In statistical learning benchmarking is the methodology of comparing learners or algorithms with respect to a certain performance measure. The benchmarking process abstractly consists of three levels: Setup, Execution and Analysis. (1) The Setup defines the design of a benchmark experiment; data set, candidate algorithms, performance measures and a suitable resampling strategy are declared. (2) In the Execution level the defined setup is executed. Here, computational aspects play a major role; an important example is the parallel computation of the experiment on different computers. (3) In the Analysis level the computed raw performance measures are analyzed using exploratory and inferential methods.
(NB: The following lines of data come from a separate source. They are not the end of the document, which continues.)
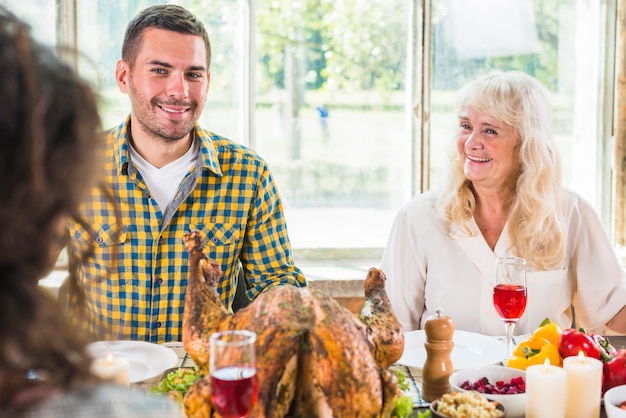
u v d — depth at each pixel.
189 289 1.46
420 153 3.24
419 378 1.72
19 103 0.60
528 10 3.23
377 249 3.34
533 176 2.21
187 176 2.22
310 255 3.31
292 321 1.27
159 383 1.65
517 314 1.74
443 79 3.24
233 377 1.15
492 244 2.30
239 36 3.16
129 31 2.17
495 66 3.25
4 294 0.59
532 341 1.65
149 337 2.21
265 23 3.17
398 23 3.23
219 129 3.21
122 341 1.84
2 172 0.59
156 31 2.12
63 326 0.64
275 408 1.23
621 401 1.45
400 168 3.31
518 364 1.60
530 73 3.27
This package is mainly concerned with the Analysis level; in what the derivation of a statistically correct order of the candidate algorithms is a major objective.
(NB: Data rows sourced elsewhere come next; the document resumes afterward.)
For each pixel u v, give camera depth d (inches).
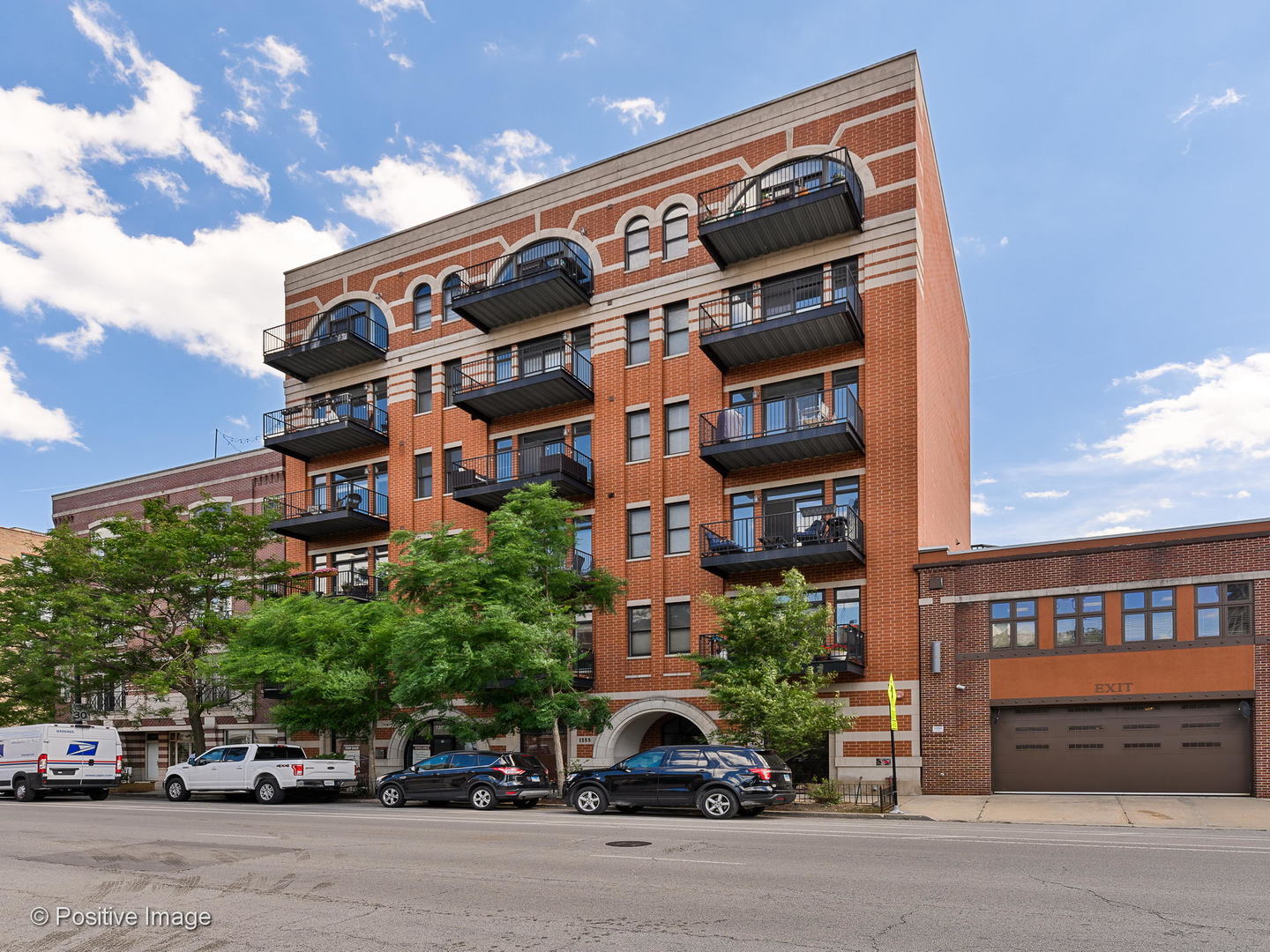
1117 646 848.9
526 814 743.1
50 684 1203.9
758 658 832.9
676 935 300.5
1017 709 885.8
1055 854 463.5
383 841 545.3
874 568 962.7
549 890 377.4
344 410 1381.6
The stable version of benchmark is available on CRAN; issue the following from within R to install and load it:

R> install.packages("benchmark")
R> library("benchmark")


benchplot: Exploratory and inferential analysis of the monks3 benchmark experiment.

R> demo("benchplot", package = "benchmark")
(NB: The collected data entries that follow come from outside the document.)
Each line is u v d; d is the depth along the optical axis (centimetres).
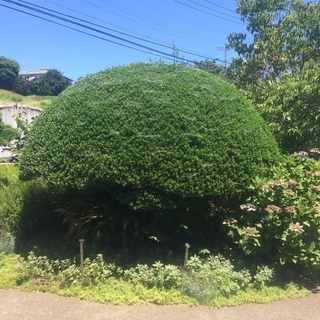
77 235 545
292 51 968
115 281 447
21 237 587
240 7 1115
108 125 471
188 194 457
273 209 444
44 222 621
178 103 484
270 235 474
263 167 504
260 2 1084
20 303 407
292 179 482
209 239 548
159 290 429
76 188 493
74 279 448
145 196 463
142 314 388
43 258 483
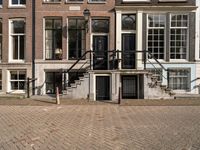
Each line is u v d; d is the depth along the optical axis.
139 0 20.36
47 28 20.86
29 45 20.77
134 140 8.57
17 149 7.72
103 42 20.70
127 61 20.53
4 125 10.84
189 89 20.45
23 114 13.23
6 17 20.92
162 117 12.27
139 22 20.38
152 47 20.55
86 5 20.58
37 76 20.69
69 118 12.20
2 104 16.45
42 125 10.80
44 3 20.69
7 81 20.97
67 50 20.62
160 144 8.12
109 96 18.78
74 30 20.75
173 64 20.36
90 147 7.86
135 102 17.06
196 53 20.41
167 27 20.41
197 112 13.50
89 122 11.32
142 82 18.86
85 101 17.62
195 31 20.39
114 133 9.46
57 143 8.30
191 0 20.34
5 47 20.92
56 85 20.66
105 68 20.50
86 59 20.50
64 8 20.62
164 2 20.38
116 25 20.44
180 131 9.66
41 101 17.59
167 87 19.08
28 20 20.78
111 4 20.50
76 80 19.12
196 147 7.82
lsbenchplot-uci621: Exploratory and inferential analysis of the UCI domain benchmark experiment.

The analysis of six common learning algorithms on well-known UCI data sets.
R> demo("lsbenchplot-uci621", package = "benchmark")

lsbenchplot-uci621-atypes: Archetypal analysis of the UCI domain benchmark experiment.

In general, comparing algorithms often means comparing with a "best" or "worst" algorithm, i.e., comparing with an extreme algorithm (the benchmark). However, in case of of more than one performance measure or more than one data set no uniquely defined extreme values are available---archetypal analysis can be used to compute data-driven benchmark algorithms.
R> demo("lsbenchplot-uci621-atypes", package = "benchmark")

lsbenchplot-gh: Exploratory and inferential analysis of the Grasshopper domain benchmark experiment.

R> demo("lsbenchplot-gh", package = "benchmark")


The development version is available on R-Forge.